As David stood before Goliath, the contrast was stark. Goliath boasted in his weapons; David trusted in God. “You come to me with sword and spear and javelin,” David declared, “but I come to you in the name of the Lord of hosts.” Seven times, Pastor Dave noted, David referenced the Lord in this moment—because this was the point of the story. “It’s not my battle,” David was saying, “it’s the Lord’s.”
With one stone, slung at remarkable speed, David struck down Goliath. The victory came not through strength but through weakness—not because David was the hero, but because God fought the battle for him.
Pastor Dave then shared how this story has often been used as a motivational rallying cry, especially in youth camps or spiritual highs: “Go kill your giants! Defeat your fears!” But, he said, “what happens when you go home and your anxiety is still there? When your struggles don’t just disappear?” The gospel doesn’t tell us to become David. “The gospel never says you can overcome your shame or defeat your sin on your own,” he said. “The point is that we are Israel—and we need a David to fight for us.”

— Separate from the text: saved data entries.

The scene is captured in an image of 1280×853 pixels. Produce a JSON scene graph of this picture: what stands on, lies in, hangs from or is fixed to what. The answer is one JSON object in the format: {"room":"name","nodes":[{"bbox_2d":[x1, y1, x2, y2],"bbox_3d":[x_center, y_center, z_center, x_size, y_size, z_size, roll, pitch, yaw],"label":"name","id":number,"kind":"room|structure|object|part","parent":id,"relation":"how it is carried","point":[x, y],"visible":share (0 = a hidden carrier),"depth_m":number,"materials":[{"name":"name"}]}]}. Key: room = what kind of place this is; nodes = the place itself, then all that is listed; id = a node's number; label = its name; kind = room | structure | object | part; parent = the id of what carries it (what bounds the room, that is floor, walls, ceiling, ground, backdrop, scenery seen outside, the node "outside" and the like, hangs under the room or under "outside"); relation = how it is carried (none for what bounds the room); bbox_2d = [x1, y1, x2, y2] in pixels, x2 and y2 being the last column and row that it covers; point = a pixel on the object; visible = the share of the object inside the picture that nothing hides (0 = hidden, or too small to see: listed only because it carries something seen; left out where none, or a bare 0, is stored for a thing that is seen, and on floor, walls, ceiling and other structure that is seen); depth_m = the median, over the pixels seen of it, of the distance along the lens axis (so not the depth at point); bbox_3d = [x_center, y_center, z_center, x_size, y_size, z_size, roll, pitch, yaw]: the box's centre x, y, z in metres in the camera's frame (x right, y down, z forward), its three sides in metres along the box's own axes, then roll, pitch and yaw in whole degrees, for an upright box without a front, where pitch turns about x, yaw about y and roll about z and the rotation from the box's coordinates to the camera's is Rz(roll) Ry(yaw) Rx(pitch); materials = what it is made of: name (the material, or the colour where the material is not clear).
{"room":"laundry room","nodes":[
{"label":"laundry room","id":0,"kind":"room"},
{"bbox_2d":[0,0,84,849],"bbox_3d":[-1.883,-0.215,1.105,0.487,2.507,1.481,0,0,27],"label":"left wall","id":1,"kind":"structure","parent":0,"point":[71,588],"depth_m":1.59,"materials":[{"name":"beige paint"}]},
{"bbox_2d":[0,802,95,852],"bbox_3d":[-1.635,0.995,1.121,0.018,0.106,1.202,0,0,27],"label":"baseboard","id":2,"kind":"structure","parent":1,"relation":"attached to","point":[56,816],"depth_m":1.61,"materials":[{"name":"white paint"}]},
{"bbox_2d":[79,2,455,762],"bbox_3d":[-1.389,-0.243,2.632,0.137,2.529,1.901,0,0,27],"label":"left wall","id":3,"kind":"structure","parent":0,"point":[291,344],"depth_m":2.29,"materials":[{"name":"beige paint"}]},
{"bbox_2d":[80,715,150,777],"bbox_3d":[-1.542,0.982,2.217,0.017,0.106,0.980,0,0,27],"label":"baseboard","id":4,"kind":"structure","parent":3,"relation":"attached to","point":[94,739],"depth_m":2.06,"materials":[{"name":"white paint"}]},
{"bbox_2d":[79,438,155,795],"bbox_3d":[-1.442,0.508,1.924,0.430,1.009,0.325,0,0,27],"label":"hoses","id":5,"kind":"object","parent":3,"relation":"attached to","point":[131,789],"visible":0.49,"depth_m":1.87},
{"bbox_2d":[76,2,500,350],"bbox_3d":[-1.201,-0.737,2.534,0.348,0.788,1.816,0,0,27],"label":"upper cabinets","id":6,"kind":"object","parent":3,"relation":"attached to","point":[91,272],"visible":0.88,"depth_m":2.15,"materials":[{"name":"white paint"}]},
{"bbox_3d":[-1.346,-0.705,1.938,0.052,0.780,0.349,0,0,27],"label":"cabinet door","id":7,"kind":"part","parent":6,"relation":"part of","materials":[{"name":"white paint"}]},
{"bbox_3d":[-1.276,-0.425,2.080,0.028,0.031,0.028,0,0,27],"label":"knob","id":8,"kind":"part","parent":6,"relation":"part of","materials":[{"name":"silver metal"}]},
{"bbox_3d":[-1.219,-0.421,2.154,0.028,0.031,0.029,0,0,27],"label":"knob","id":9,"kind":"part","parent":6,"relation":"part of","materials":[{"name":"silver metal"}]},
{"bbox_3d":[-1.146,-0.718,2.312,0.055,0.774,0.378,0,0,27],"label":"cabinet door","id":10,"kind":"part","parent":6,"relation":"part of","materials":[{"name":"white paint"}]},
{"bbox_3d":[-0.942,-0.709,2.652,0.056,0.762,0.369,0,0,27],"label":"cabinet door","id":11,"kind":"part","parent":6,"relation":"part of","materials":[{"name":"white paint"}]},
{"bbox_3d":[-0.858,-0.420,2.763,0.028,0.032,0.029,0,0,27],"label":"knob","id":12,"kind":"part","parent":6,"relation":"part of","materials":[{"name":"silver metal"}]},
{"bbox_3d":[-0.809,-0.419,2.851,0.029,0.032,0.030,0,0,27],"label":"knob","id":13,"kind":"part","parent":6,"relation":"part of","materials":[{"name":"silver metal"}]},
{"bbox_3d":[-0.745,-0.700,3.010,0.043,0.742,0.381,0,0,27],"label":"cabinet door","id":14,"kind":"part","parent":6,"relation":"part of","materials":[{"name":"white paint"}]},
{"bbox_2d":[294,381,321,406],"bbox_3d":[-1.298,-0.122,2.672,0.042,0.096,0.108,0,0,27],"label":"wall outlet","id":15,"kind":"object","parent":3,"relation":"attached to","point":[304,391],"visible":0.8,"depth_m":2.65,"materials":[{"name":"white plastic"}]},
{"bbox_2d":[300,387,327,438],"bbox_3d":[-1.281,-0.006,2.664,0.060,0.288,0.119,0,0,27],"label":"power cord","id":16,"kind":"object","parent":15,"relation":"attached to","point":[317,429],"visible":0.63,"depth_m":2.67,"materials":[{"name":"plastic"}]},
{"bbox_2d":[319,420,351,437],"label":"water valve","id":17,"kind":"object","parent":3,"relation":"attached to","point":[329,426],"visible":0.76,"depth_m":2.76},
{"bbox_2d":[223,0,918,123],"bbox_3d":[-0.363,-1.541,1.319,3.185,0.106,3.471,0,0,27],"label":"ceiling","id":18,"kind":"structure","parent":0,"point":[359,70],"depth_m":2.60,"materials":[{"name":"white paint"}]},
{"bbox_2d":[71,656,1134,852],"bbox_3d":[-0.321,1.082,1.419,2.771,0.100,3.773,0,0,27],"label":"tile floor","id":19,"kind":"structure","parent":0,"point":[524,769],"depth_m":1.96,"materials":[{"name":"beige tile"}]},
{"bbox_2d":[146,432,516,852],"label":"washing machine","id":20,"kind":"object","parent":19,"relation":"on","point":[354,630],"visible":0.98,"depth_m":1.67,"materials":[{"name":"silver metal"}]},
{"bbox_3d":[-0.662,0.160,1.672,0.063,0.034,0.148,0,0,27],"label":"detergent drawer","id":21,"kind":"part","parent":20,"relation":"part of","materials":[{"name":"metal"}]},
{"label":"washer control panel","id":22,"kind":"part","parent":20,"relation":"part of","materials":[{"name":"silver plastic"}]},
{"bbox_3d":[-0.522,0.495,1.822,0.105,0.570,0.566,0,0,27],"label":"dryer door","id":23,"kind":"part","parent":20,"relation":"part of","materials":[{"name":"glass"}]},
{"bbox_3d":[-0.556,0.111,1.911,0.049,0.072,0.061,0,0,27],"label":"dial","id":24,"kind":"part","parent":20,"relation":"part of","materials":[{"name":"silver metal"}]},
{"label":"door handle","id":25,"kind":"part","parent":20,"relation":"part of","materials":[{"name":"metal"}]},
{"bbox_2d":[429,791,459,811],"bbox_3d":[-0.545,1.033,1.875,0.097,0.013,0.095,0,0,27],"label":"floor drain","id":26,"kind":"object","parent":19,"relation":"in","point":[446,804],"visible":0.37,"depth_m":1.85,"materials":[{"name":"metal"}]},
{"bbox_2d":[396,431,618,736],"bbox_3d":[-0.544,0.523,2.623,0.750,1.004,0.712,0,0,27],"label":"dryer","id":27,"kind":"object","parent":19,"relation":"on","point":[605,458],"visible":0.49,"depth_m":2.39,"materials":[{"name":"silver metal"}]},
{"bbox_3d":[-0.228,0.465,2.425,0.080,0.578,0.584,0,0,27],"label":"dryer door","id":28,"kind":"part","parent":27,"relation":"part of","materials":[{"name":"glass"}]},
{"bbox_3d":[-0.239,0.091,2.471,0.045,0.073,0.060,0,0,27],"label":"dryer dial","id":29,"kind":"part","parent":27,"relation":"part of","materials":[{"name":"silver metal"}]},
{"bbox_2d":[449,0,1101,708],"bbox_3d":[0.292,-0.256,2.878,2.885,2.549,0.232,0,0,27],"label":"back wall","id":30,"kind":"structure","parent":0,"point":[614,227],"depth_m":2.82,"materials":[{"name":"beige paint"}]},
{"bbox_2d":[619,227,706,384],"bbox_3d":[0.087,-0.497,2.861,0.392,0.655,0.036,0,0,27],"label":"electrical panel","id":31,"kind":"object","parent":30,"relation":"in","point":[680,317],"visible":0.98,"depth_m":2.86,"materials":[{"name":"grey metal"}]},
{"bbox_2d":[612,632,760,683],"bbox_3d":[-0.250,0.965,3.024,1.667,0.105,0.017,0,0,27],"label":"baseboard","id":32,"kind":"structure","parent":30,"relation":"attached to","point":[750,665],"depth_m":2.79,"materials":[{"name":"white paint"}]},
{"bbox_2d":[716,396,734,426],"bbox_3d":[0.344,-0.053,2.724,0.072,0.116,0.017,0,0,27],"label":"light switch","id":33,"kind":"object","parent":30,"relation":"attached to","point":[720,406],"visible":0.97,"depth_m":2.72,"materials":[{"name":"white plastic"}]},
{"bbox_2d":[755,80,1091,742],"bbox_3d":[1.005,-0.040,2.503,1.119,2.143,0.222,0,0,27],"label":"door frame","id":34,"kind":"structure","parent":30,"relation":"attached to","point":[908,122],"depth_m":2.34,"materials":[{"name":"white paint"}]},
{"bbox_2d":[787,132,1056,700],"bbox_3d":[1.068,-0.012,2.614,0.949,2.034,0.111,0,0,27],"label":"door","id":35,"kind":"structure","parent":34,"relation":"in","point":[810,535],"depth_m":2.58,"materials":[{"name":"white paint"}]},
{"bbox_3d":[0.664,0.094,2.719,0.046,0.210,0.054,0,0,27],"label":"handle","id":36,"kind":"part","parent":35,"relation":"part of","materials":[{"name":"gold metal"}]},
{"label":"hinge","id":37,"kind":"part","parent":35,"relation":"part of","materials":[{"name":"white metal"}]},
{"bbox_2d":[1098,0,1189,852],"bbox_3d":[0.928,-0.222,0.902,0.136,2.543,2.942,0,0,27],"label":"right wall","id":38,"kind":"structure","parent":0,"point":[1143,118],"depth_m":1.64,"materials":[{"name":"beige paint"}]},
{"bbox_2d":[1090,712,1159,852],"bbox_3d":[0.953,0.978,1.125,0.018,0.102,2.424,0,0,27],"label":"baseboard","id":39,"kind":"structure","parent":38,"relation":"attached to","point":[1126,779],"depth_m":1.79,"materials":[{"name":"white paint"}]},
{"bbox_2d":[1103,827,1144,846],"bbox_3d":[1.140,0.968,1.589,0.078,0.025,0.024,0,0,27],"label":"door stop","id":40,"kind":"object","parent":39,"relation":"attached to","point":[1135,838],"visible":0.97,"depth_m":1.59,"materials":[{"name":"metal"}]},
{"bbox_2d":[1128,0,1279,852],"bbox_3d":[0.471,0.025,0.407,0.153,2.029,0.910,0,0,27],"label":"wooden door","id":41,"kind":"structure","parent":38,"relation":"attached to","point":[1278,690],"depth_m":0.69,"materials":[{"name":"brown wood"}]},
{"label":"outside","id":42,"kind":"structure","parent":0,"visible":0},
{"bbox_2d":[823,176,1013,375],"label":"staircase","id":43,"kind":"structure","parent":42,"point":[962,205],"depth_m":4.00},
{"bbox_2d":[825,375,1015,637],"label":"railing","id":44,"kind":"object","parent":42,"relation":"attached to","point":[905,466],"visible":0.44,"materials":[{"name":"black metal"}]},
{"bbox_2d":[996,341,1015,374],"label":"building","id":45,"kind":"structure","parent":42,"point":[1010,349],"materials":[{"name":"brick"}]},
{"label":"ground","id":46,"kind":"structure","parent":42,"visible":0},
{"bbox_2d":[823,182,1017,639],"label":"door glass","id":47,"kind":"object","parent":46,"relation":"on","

That David, Pastor Dave said, is Jesus. “When our Goliaths have created distance between us and God, God doesn’t send a pep talk. He sends a champion.” Quoting from Luke 4, he described how Jesus came to proclaim good news to the poor, freedom for the prisoners, and sight for the blind. “He fights the battle for you so you can walk in freedom,” he said. “He wins the victory we could never win.”
The message ended with an invitation: to stop trying to be David and start fixing our eyes on the true King. “Whatever has you paralyzed with fear,” he said, “stop trying to clean yourself up and get yourself ready. Fix your hope on the One who’s already fighting for you.”
Jesus may not be the hero we expect, but He’s the one we need—the one who changes us from the inside out. “He will make you a fighter,” Pastor Dave said, “because you’ll understand what it means to be fought for.”
And that’s the gospel truth at the heart of the story: the battle is the Lord’s, and the victory is His.